Anyway, there is now a pile of money and effort pouring int Puerto Rico and this can be used in part to give Puerto Rico sigificantly more economic and energy security in its future, if only energy-smart decisions are made now. So let's see what Get Energy Smart Now blog has to say about this!
Puerto Rico’s electricity system, prior to Maria, heavily relied on centralized diesel power generation with above-ground power transmission: very high cost electricity, dependent on continued fossil-fuel imports, with great vulnerability to disruption.
Post disaster, thoughtful policy and efforts would seek to maximize value in the Disaster 4R chain: relief, recovery, reconstruction, and resiliency against future impacts.
Rapid deployment/installation of solar-power centered micro-grids to Puerto Rico is a clear example of a Disaster 4R.
Here are some rapid thoughts as to such a Solar Disaster 4R package.
Go HERE to see the bullet pointed suggestions which could ultimately lead Puerto Rico into the next era of energy planning and development. As noted in the bullet points of the post, the success and validity of any such overhaul is based on it coming from the Puerto Rican society, economy, and local population.
An article on Reuters pointed out how a farm on Puerto Rico is back in business because of a $300,000 investment in solar PV six years ago:
I believe that a certain amount of Puerto Rico's water supply is covered by solar as well, with plans to expand that.
They should build a passively cooled nuclear power plant, to provide baseload power when it is dark and not windy.
They could install tens of thousands of solar PV and battery backup systems for the $10 billion it would cost to build a nuclear power plant and they wouldn't have to have backup for when the nuclear plant is down for maintenance.
And on top of that Puerto Rico's problem is far more with the distribution system than it is with the power generation.

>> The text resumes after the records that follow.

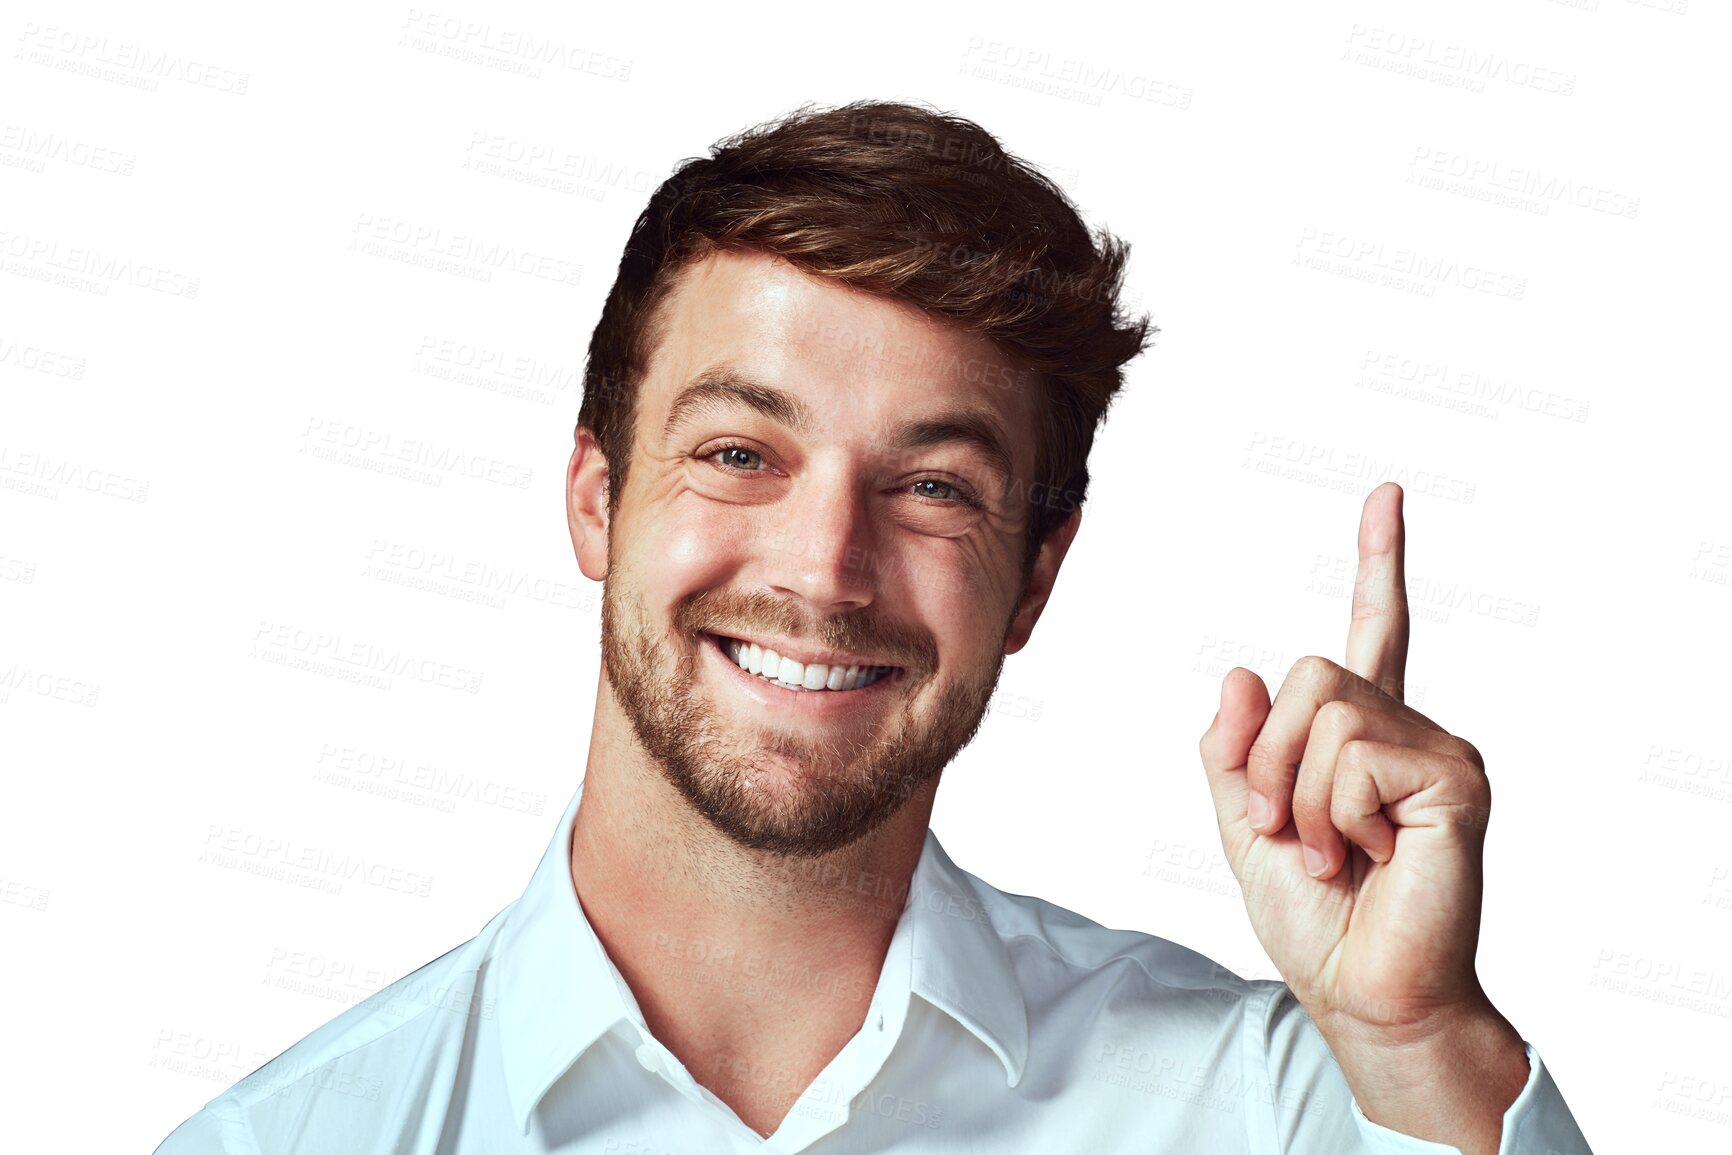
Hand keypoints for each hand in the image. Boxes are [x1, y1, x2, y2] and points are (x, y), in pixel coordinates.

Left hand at [1197, 482, 1496, 1041]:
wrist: (1362, 995)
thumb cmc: (1315, 920)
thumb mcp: (1245, 823)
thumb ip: (1235, 748)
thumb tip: (1244, 670)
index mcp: (1365, 736)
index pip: (1376, 631)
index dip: (1379, 562)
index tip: (1385, 495)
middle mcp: (1412, 731)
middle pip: (1311, 673)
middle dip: (1270, 757)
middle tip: (1287, 829)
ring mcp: (1439, 752)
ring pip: (1326, 712)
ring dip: (1299, 795)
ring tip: (1332, 853)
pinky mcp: (1456, 781)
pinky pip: (1354, 756)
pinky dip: (1333, 814)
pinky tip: (1365, 857)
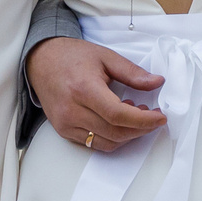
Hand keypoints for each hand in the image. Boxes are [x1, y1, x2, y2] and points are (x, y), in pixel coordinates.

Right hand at [28, 37, 166, 151]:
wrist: (41, 61)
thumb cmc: (72, 56)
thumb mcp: (106, 57)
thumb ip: (132, 72)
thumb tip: (157, 82)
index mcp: (84, 89)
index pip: (118, 115)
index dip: (143, 120)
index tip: (160, 117)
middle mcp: (72, 110)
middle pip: (115, 132)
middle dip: (140, 129)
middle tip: (152, 116)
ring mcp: (66, 124)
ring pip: (106, 142)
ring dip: (128, 135)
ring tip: (135, 116)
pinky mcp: (63, 131)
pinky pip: (94, 144)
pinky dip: (112, 138)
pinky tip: (118, 122)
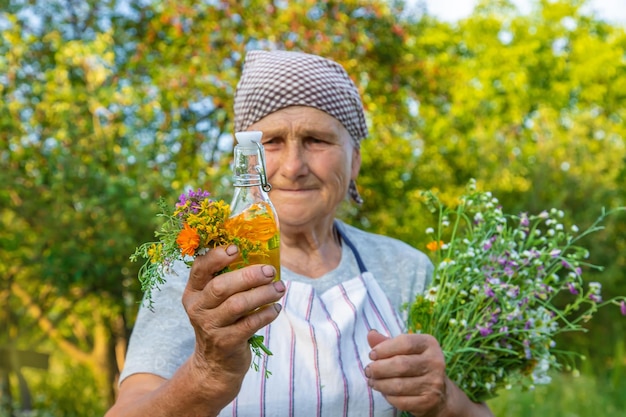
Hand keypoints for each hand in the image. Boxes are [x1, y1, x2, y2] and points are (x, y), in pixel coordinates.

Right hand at [182, 244, 284, 407]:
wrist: (215, 364)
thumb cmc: (221, 322)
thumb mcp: (213, 302)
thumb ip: (226, 279)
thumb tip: (259, 256)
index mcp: (193, 292)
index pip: (199, 269)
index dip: (217, 257)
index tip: (236, 249)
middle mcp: (197, 308)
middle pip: (221, 286)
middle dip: (249, 276)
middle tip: (270, 271)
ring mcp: (210, 327)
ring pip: (238, 305)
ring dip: (263, 294)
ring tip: (280, 288)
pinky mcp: (226, 342)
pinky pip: (250, 323)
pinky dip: (266, 314)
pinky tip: (276, 308)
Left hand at [365, 330, 447, 416]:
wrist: (438, 393)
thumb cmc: (415, 365)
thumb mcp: (405, 350)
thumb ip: (387, 342)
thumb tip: (370, 334)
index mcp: (429, 344)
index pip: (405, 342)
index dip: (384, 349)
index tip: (372, 355)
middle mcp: (435, 362)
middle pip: (400, 364)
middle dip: (378, 368)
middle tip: (368, 371)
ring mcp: (434, 383)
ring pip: (399, 385)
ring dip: (380, 384)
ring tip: (372, 381)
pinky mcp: (429, 401)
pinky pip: (401, 401)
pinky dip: (388, 397)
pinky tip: (384, 392)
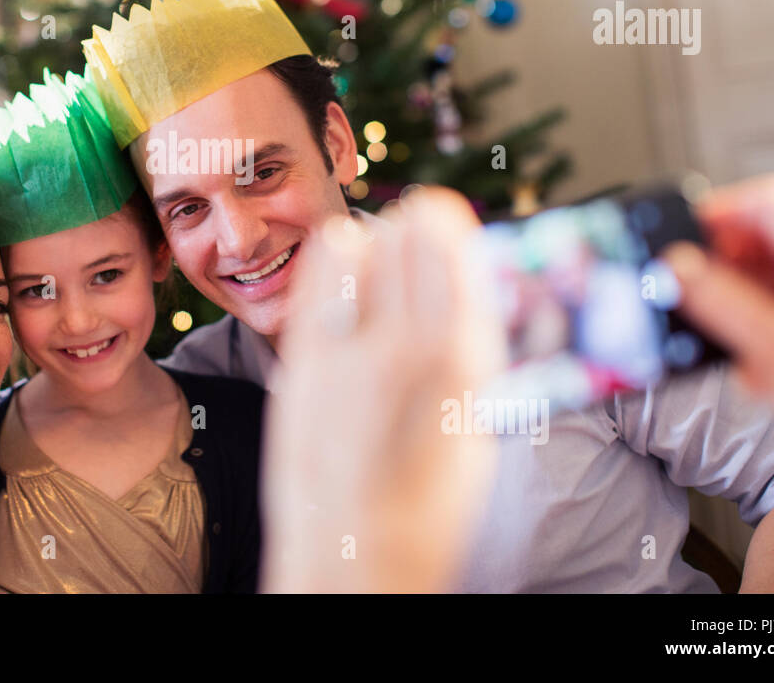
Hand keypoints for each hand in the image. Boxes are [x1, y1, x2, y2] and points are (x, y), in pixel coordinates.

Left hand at [261, 188, 505, 592]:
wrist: (355, 556)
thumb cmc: (428, 499)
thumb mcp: (475, 421)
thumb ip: (469, 347)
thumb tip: (464, 281)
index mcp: (460, 363)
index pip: (450, 249)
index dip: (445, 224)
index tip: (444, 216)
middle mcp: (402, 350)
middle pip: (402, 239)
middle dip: (411, 227)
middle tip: (414, 229)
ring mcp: (343, 356)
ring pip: (355, 249)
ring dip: (371, 241)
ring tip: (380, 250)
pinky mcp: (298, 366)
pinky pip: (314, 281)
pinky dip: (331, 260)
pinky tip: (341, 258)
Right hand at [662, 173, 773, 554]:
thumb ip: (720, 302)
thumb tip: (676, 268)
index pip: (773, 199)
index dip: (724, 207)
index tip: (685, 234)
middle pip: (767, 237)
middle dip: (724, 263)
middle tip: (694, 286)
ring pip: (768, 278)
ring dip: (735, 301)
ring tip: (728, 336)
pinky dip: (753, 333)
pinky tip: (754, 368)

Distributed solar would be far more resilient than a single large power plant.
Don't mistake rickA for someone who understands a rational argument.
I've been around here for a while so I'm familiar with the usual suspects. I wasn't really talking to him. I'm not against nuclear just because it's nuclear. But in today's world it has to be one of the most expensive ways to produce power and they haven't solved the waste disposal problem yet.